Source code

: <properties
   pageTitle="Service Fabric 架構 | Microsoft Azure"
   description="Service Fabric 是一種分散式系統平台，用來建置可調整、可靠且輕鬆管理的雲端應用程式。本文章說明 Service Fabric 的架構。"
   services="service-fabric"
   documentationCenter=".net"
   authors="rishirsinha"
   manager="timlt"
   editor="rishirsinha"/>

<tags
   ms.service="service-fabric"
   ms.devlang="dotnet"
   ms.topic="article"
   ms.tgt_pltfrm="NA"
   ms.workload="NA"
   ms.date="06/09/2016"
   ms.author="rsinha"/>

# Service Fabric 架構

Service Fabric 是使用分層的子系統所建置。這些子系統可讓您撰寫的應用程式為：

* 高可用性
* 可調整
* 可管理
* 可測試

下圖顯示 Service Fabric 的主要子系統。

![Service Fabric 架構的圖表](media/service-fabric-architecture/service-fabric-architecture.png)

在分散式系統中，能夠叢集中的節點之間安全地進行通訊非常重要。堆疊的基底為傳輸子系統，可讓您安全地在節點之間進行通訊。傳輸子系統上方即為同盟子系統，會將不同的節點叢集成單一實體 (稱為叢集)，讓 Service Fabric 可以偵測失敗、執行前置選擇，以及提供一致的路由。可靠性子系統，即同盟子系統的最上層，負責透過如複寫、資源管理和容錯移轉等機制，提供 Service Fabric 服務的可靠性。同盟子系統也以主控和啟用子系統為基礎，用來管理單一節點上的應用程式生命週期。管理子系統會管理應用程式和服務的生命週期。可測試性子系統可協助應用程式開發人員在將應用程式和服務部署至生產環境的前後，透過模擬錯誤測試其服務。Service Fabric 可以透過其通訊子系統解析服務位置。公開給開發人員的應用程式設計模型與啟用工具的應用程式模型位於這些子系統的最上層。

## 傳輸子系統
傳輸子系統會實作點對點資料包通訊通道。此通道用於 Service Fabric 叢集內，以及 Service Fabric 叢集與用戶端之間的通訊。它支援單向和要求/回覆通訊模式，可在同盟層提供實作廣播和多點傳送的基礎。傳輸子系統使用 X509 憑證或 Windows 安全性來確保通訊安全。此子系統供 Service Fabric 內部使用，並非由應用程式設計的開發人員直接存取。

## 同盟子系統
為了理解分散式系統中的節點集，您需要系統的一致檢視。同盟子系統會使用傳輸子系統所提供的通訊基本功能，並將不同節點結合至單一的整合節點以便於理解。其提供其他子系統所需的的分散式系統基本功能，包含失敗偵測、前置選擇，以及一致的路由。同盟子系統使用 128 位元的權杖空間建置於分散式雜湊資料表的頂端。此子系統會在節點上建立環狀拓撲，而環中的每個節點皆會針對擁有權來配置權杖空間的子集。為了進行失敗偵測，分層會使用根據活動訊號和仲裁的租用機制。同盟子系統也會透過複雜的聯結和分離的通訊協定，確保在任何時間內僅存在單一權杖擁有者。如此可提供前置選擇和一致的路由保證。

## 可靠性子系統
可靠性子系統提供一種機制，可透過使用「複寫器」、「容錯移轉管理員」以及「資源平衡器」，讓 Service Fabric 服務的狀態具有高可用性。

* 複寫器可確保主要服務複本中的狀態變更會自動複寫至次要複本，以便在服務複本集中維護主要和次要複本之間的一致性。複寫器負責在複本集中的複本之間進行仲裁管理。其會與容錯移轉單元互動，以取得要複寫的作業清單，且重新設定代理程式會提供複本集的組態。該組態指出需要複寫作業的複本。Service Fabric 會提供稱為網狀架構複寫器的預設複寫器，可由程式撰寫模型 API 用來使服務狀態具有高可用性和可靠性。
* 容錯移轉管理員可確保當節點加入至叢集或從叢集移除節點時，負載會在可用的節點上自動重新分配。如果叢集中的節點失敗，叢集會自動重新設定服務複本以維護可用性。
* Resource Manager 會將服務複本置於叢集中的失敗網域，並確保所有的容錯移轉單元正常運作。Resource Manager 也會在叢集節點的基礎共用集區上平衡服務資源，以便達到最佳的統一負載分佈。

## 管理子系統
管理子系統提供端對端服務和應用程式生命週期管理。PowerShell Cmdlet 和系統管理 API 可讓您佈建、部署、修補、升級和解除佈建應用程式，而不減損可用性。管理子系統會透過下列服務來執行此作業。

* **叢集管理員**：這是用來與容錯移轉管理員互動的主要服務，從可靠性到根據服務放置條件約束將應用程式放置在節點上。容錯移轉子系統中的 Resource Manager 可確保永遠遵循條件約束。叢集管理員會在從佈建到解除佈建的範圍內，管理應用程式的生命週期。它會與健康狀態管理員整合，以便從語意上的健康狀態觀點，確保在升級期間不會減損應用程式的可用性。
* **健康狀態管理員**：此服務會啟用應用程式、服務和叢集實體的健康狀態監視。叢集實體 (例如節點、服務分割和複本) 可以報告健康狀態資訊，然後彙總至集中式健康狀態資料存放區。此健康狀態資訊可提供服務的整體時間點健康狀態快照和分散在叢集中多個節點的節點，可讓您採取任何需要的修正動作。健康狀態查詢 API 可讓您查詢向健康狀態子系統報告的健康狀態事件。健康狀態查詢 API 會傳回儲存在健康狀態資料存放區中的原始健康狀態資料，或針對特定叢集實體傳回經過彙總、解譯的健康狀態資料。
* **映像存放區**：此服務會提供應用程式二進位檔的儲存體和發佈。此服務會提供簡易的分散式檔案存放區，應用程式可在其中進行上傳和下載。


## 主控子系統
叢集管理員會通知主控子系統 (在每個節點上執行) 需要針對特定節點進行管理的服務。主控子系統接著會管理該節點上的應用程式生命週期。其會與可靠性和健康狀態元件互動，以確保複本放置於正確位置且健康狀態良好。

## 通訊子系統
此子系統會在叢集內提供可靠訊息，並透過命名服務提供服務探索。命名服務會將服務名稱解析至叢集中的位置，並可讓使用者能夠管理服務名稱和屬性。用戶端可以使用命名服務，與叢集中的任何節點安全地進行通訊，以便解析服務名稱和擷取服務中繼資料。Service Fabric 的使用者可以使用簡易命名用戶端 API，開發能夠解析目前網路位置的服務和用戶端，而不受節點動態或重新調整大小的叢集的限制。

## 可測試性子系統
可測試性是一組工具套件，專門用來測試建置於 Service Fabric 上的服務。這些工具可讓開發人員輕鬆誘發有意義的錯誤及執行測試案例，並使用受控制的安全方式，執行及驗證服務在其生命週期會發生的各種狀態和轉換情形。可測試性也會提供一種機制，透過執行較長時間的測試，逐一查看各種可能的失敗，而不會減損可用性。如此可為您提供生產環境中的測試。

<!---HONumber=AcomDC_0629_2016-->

• **TASK DIRECTIONS**
Count the lines in the listing above that contain the string "Resource", and state only that number.

• **YOUR SOLUTION**
2